Document excerpt:

Well, now that I have done what I was not supposed to, is there anything I need to do to undo what I have done. I made sure to limit any residue from getting into the nooks and crannies by wiping it out often while sanding and then cleaning it with the cleaner dripping out and away from the mechanisms in that area. (It's almost like I knew not to be sanding in there and I did it anyway!) It is baby butt smooth and if I could stick my cheek in there and rub it around I would. 

Thanks for the advice and taking time to reply. I'll know the next time I need to "POLISH", P-O-L-I-S-H, the inside of my gun.

Jeff


----------



## SAWMAN (May 24, 2010)

*P o l i s h !!*

Jeff, if it were me I would still polish in the manner described above. If you cannot get a small wheel in there you could use some Flitz metal polish or I have even heard of some people using one of the more abrasive toothpaste's. Put some on a cotton swab and back and forth it a couple hundred times. The more the better. --- SAWMAN


----------



## jeff456 (Sep 28, 2007)

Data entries
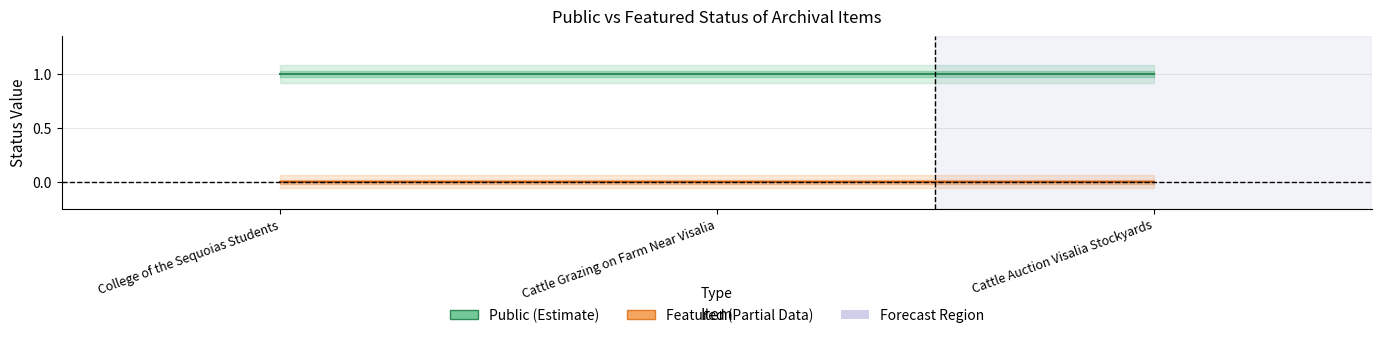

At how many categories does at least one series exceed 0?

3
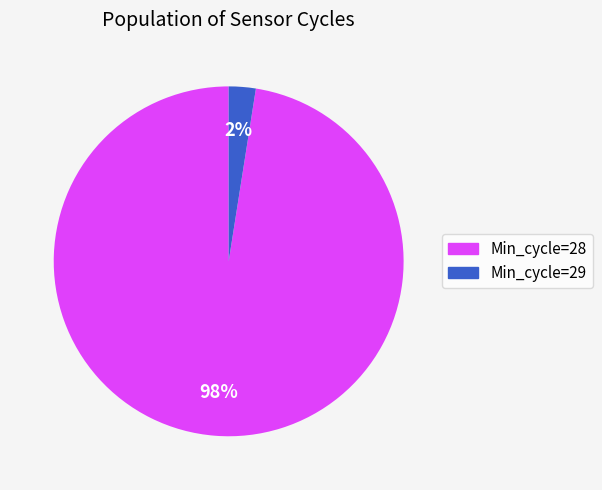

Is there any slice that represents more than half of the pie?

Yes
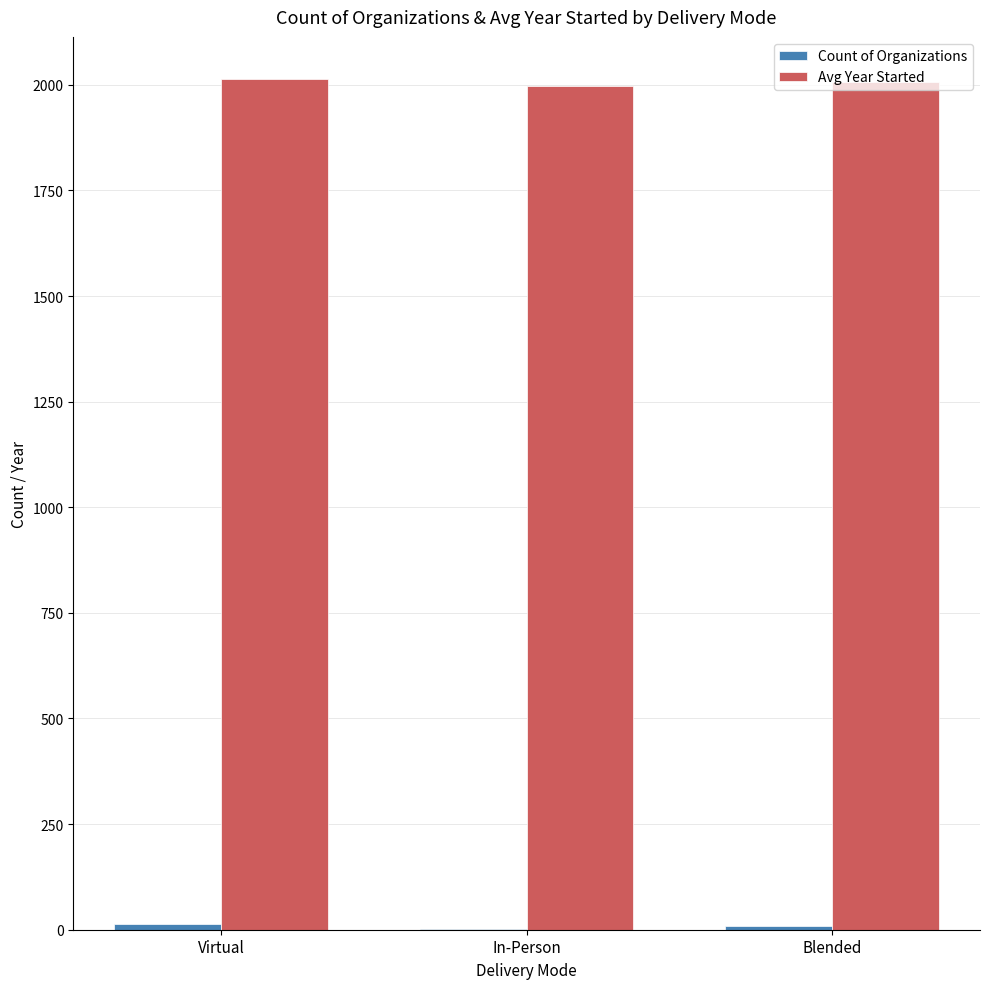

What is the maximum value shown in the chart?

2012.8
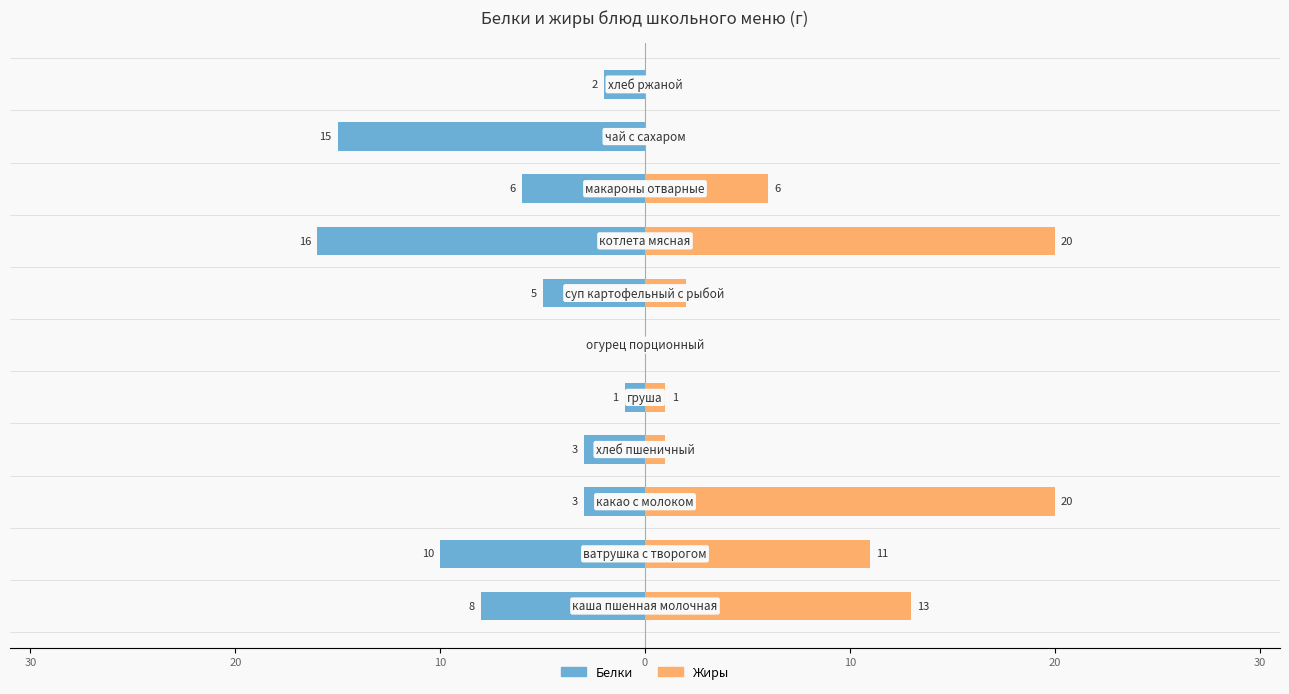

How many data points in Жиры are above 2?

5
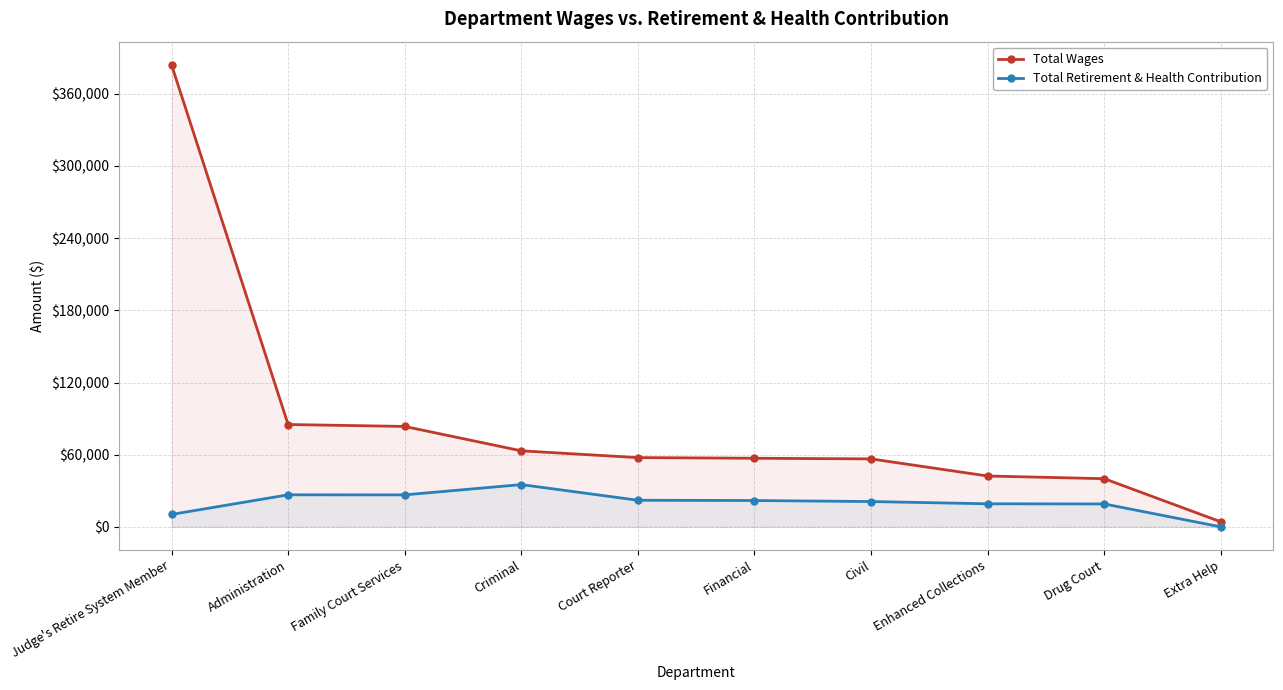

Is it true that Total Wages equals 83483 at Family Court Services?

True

Explore the material:
(1) Answer these about the forum thread on polishing a gun:
(a) While sanding, how often did Jeff wipe the area out?
(b) Which metal polish does SAWMAN name?
(c) How many times does SAWMAN say to move the cotton swab back and forth?
(2) Copy word for word the part of the forum thread that begins at the words "Well, now that" and stops after "around I would.".
Rely only on the forum thread, not on the data entries.

Solved problems:
(1)
(a) Often.
(b) Flitz metal polish.
(c) A couple hundred times.

(2)
Well, now that I have done what I was not supposed to, is there anything I need to do to undo what I have done. I made sure to limit any residue from getting into the nooks and crannies by wiping it out often while sanding and then cleaning it with the cleaner dripping out and away from the mechanisms in that area. (It's almost like I knew not to be sanding in there and I did it anyway!) It is baby butt smooth and if I could stick my cheek in there and rub it around I would.